*WHAT TO DO*
Render the records below as a two-column CSV with the header columns command and reading, one row per record, putting each record's text and its answer in separate quoted fields with line breaks replaced by spaces. Omit the pictures.

*PROVIDED RECORDS*
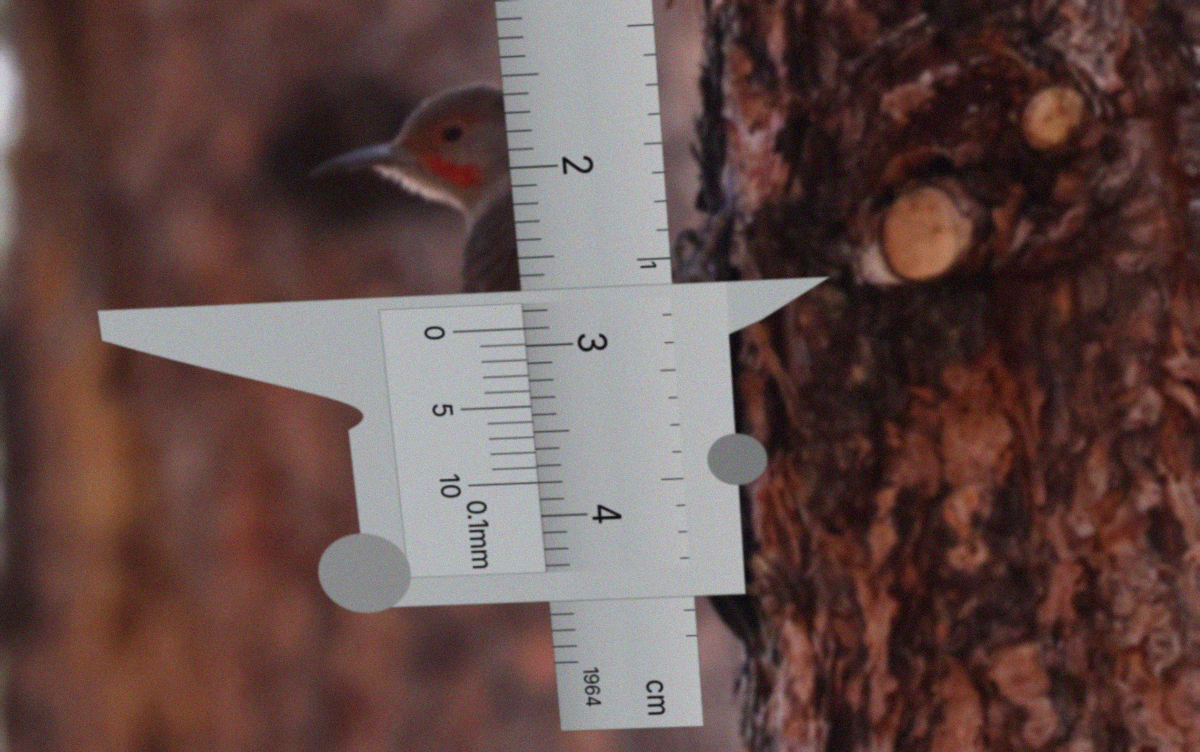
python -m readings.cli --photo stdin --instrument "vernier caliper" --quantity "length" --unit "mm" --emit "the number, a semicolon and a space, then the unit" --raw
29.0; mm
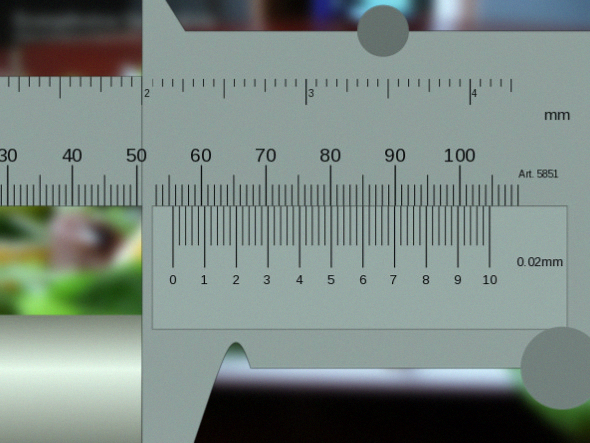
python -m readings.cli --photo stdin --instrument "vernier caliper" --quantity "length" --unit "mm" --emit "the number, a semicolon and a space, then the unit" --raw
55.6; mm
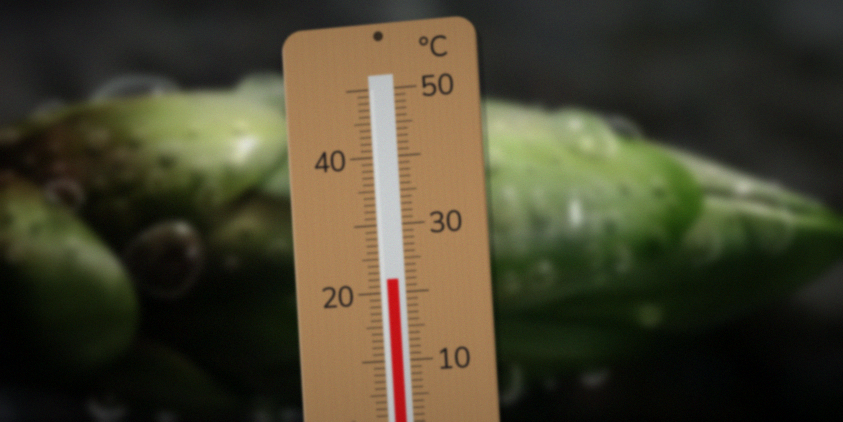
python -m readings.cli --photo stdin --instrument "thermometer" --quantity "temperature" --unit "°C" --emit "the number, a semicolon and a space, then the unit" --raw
22; °C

*SOLVED PROBLEM*
command,reading
"python -m readings.cli --photo stdin --instrument ""vernier caliper"" --quantity ""length"" --unit ""mm"" --emit ""the number, a semicolon and a space, then the unit"" --raw","29.0; mm"
"python -m readings.cli --photo stdin --instrument ""vernier caliper"" --quantity ""length"" --unit ""mm"" --emit ""the number, a semicolon and a space, then the unit"" --raw","55.6; mm"
"python -m readings.cli --photo stdin --instrument ""thermometer"" --quantity ""temperature"" --unit ""°C"" --emit ""the number, a semicolon and a space, then the unit"" --raw","22; °C"